Saved entries
..............................

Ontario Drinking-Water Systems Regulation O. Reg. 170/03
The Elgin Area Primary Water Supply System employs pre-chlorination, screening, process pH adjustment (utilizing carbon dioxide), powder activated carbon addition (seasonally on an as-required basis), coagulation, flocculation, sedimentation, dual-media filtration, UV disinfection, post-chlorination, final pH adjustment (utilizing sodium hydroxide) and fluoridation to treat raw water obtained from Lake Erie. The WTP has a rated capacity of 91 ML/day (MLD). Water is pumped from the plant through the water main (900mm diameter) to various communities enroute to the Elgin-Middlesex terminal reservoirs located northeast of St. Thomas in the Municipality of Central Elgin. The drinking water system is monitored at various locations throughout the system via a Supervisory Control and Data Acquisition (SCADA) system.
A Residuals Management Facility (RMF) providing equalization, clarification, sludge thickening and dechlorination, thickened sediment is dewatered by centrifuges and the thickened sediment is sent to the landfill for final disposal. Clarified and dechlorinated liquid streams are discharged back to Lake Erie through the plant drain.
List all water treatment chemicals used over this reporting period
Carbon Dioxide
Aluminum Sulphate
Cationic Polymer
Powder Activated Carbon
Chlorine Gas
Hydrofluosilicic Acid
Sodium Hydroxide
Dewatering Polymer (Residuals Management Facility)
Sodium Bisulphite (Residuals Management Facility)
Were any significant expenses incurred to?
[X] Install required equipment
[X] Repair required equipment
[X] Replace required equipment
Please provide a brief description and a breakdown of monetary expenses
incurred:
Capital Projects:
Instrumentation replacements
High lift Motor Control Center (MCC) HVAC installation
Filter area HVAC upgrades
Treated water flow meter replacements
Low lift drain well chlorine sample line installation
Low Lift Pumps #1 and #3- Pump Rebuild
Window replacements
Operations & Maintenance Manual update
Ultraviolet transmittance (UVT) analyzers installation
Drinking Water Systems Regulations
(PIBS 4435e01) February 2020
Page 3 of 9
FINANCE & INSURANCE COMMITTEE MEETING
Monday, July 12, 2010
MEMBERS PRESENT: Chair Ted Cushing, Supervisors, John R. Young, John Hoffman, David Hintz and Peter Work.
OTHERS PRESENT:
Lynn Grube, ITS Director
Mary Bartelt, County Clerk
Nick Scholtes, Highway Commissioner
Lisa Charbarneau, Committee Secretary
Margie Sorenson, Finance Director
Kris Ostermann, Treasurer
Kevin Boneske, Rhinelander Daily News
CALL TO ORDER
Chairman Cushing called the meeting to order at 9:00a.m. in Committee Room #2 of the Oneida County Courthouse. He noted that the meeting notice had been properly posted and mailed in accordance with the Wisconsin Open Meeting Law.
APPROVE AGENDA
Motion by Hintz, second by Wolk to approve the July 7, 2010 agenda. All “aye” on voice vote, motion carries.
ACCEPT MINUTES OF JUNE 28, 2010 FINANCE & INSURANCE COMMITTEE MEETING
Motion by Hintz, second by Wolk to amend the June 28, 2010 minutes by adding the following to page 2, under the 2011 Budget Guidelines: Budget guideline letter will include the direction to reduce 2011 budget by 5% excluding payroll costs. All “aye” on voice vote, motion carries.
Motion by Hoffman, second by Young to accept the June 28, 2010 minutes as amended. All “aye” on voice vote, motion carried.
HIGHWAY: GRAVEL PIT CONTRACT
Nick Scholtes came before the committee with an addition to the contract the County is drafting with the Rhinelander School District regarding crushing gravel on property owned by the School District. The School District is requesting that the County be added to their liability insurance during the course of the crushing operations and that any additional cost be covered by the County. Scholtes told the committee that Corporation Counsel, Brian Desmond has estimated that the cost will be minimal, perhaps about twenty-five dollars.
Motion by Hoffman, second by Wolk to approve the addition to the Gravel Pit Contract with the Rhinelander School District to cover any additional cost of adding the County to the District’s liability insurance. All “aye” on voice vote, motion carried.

..............................

(Required work): Looking at the data above, write out exactly the lines that start at the one containing "MEMBERS PRESENT: Chair" and end at the one containing "CALL TO ORDER"; include both and nothing beyond.

(Solution for this task):
MEMBERS PRESENT: Chair Ted Cushing, Supervisors, John R. Young, John Hoffman, David Hintz and Peter Work.
OTHERS PRESENT:
Lynn Grube, ITS Director
Mary Bartelt, County Clerk
Nick Scholtes, Highway Commissioner
Lisa Charbarneau, Committee Secretary
Margie Sorenson, Finance Director
Kris Ostermann, Treasurer
Kevin Boneske, Rhinelander Daily News
CALL TO ORDER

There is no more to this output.